Rosa tidak bercerita bahwa setelah Anggi mengantarnya pulang malam itu, sebelum Rosa naik ke apartemennya dengan Alfian, Anggi memeluk Rosa dari belakang selama beberapa waktu dan membisikkan betapa dia sangat mencintai Rosa.
Pelukan itu seperti pelukan perpisahan di hati Rosa. Rosa tahu bahwa dia tidak mungkin bersama dengan Anggi lagi walaupun perasaan cinta itu melebihi apapun yang sanggup ditanggungnya.
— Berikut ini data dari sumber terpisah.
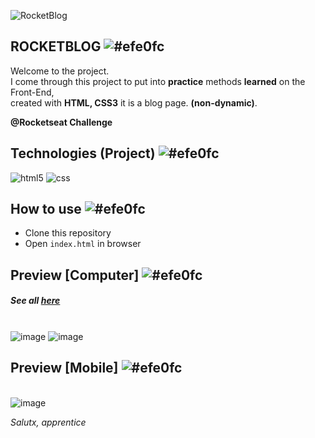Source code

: ![RocketBlog](https://i.imgur.com/dBQpYpW.png)

##  ROCKETBLOG ![#efe0fc](https://via.placeholder.com/10/efe0fc/ffffff?text=+) 

Welcome to the project. <br>
I come through this project to put into **practice** methods **learned** on the Front-End, <br>
created with **HTML, CSS3** it is a blog page. **(non-dynamic)**. <br>

**@Rocketseat Challenge**

## Technologies (Project) ![#efe0fc](https://via.placeholder.com/10/efe0fc/ffffff?text=+)
![html5](https://img.shields.io/badge/HTML5-efe0fc?style=for-the-badge&logo=html5&logoColor=290742) 
![css](https://img.shields.io/badge/CSS3-efe0fc?style=for-the-badge&logo=css3&logoColor=290742) 

## How to use ![#efe0fc](https://via.placeholder.com/10/efe0fc/ffffff?text=+)

- Clone this repository
- Open `index.html` in browser

## Preview [Computer] ![#efe0fc](https://via.placeholder.com/10/efe0fc/ffffff?text=+) 
##### See all <a href="https://www.behance.net/gallery/137853713/RocketBlog">here</a><br>
\
![image](https://i.imgur.com/WePU2O5.png)
![image](https://i.imgur.com/M0yevon.png)

## Preview [Mobile] ![#efe0fc](https://via.placeholder.com/10/efe0fc/ffffff?text=+) 
\
![image](https://i.imgur.com/Muxjt9t.png)

*Salutx, apprentice*

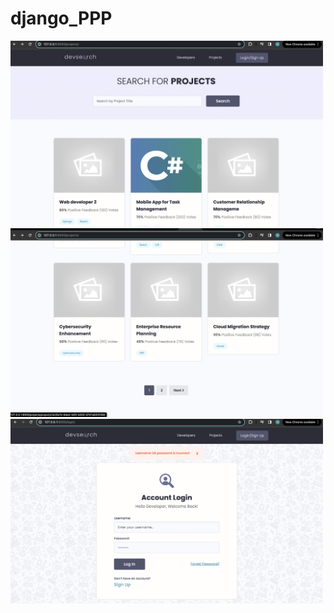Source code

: # django_PPP

<img src="https://github.com/arthurbirate/django_PPP/blob/main/screenshots/Screenshot%202024-02-10%20at%2012.50.02.png" alt="Alt text" width="500"/>



<img src="https://github.com/arthurbirate/django_PPP/blob/main/screenshots/Screenshot%202024-02-10%20at%2012.50.12.png" alt="Alt text" width="500"/>





<img src="https://github.com/arthurbirate/django_PPP/blob/main/screenshots/Screenshot%202024-02-10%20at%2012.50.23.png" alt="Alt text" width="500"/>

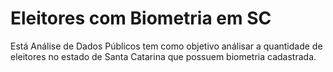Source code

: # Eleitores com Biometria em SC
 Está Análise de Dados Públicos tem como objetivo análisar a quantidade de eleitores no estado de Santa Catarina que possuem biometria cadastrada.
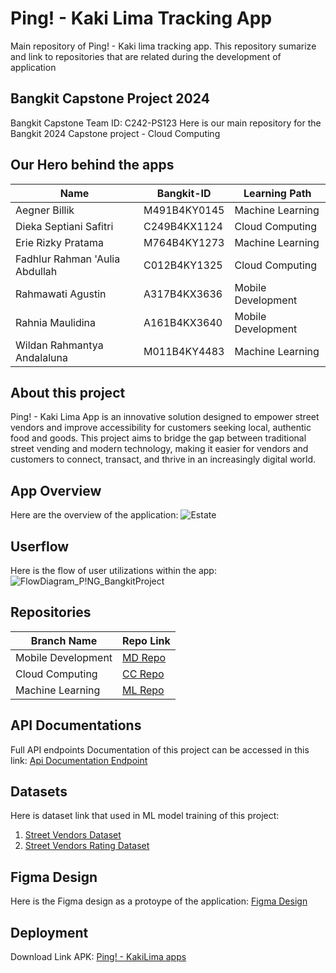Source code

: # Ping! - Kaki Lima Tracking App
Main repository of Ping! - Kaki lima tracking app. This repository sumarize and link to repositories that are related during the development of application

## Bangkit Capstone Project 2024
Bangkit Capstone Team ID: C242-PS123
Here is our main repository for the Bangkit 2024 Capstone project - Cloud Computing

## Our Hero behind the apps
|Name|Bangkit-ID|Learning Path|
|----|----------|-------------|
|Aegner Billik |M491B4KY0145|Machine Learning|
|Dieka Septiani Safitri	|C249B4KX1124	|Cloud Computing|
|Erie Rizky Pratama	|M764B4KY1273|Machine Learning|
|Fadhlur Rahman 'Aulia Abdullah	|C012B4KY1325|Cloud Computing|
|Rahmawati Agustin |A317B4KX3636|Mobile Development|
|Rahnia Maulidina	|A161B4KX3640	|Mobile Development|
|Wildan Rahmantya Andalaluna	|M011B4KY4483|Machine Learning|

## About this project
Ping! - Kaki Lima App is an innovative solution designed to empower street vendors and improve accessibility for customers seeking local, authentic food and goods. This project aims to bridge the gap between traditional street vending and modern technology, making it easier for vendors and customers to connect, transact, and thrive in an increasingly digital world.

## App Overview
Here are the overview of the application:
![Estate](https://github.com/user-attachments/assets/635cd281-fa04-429c-8612-c09022c18823)

## Userflow
Here is the flow of user utilizations within the app:
![FlowDiagram_P!NG_BangkitProject](https://github.com/user-attachments/assets/6606b5ed-5445-4dd7-a0b9-0bd508d04e7a)



## Repositories
|Branch Name|Repo Link|
|-----------|-----------|
|Mobile Development| [MD Repo](https://github.com/Bangkit-KakiLima/KakiLima-FE.git)|
|Cloud Computing| [CC Repo](https://github.com/Bangkit-KakiLima/KakiLima-BE.git)|
|Machine Learning| [ML Repo](https://github.com/Bangkit-KakiLima/KakiLima-ML.git)|

## API Documentations
Full API endpoints Documentation of this project can be accessed in this link:
[Api Documentation Endpoint](https://documenter.getpostman.com/view/33474817/2sAYHwJjzT)

## Datasets
Here is dataset link that used in ML model training of this project:
1. [Street Vendors Dataset](https://docs.google.com/spreadsheets/d/1AyvX5iSZ6Q7jWYS7rrgFLWq2TdEPlGq1D7TKDX9Yr9s/edit?usp=sharing)
2. [Street Vendors Rating Dataset](https://docs.google.com/spreadsheets/d/1TqcF8Bgx-Yh19fWFQc0Mmt3rD80uw_IIDHGFxhjMiMc/edit?usp=sharing)

## Figma Design 
Here is the Figma design as a protoype of the application:
[Figma Design](https://www.figma.com/design/5OXe78qAucHO8MPDIi31dt/P!NG---Bangkit-Project?node-id=0-1&t=1DjGrDaTO9LC5gVn-1)

## Deployment 
Download Link APK:
[Ping! - KakiLima apps](https://drive.google.com/drive/folders/1CpblVxEYDjEnGHq_DQk4uV60gdItOPc3?usp=sharing)



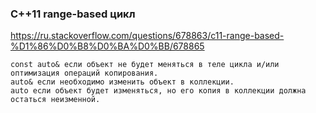 
### C++11 range-based цикл
https://ru.stackoverflow.com/questions/678863/c11-range-based-%D1%86%D0%B8%D0%BA%D0%BB/678865

    const auto& если объект не будет меняться в теле цикла и/или оптимизация операций копирования.
    auto& если необходимо изменить объект в коллекции.
    auto если объект будет изменяться, но его копия в коллекции должна остаться неизменной.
'Anggi, pulanglah. Tidak baik dilihat orang kalau melihat seorang Pastor memeluk seorang wanita bersuami di basement apartemen.' Rosa berbisik di telinga Anggi yang menyandarkan kepalanya di pundak kanannya. 'Aku juga mencintaimu, Anggi. Tapi anak dan suamiku, lalu devosimu mau dengan apa ditebus semuanya itu. Seluruh harta di dunia tidak akan mampu membelinya.'
'Hutang itu hanya akan menjadi hutang dosa yang harus kita tanggung seumur hidup, bukankah Tuhan kita hanya mati satu kali untuk menebus dosa kita. Kita tidak boleh dan tidak akan dapat menyalibkan DIA untuk kedua kalinya. Kita akan mati dikutuk dan dibuang ke api yang menyala-nyala, Anggi. Bukankah kita tahu semuanya itu bukan ?' Rosa melanjutkan kalimatnya, 'Kasihan anak didikmu kalau melihat guru dan Pastor yang mereka sayangi akhirnya mengkhianati devosinya untuk mendedikasikan hidup menjadi hamba Tuhan hanya demi seorang wanita bersuami.'
Rosa tidak berhenti, 'Kalau pun nanti kamu keluar dari biara itu dan menikah carilah gadis yang baik dan jangan sia-siakan lagi cinta kalian berdua.'
Rosa mencoba melepaskan genggaman lengan Anggi yang melingkar di pinggangnya. Lanjutnya, 'Tentang aku…, lupakanlah aku.'
Anggi yang sedang terbakar hatinya melepaskan genggaman lengannya di pinggang Rosa lalu memutar tubuh Rosa sehingga mereka berhadap-hadapan dengan begitu dekat lalu mencium bibir Rosa. Sesaat lamanya mereka saling berciuman. Hingga Anggi melepaskan ciumannya lalu mundur dan menghela nafas panjang.
'Selamat tinggal Rosa.' Anggi tersenyum simpul lalu membalikkan badan dan masuk ke mobilnya lalu pergi meninggalkan basement apartemen tersebut kembali ke asrama biarawannya itu.
'Selamat tinggal Anggi.' Rosa melambaikan tangan sambil menarik senyum ke bibirnya dan menghela nafas panjang menunggu mobil itu menghilang dari pandangan matanya lalu Rosa naik ke apartemennya tanpa mengucapkan satu patah kata apapun tentang Anggi kepada Alfian.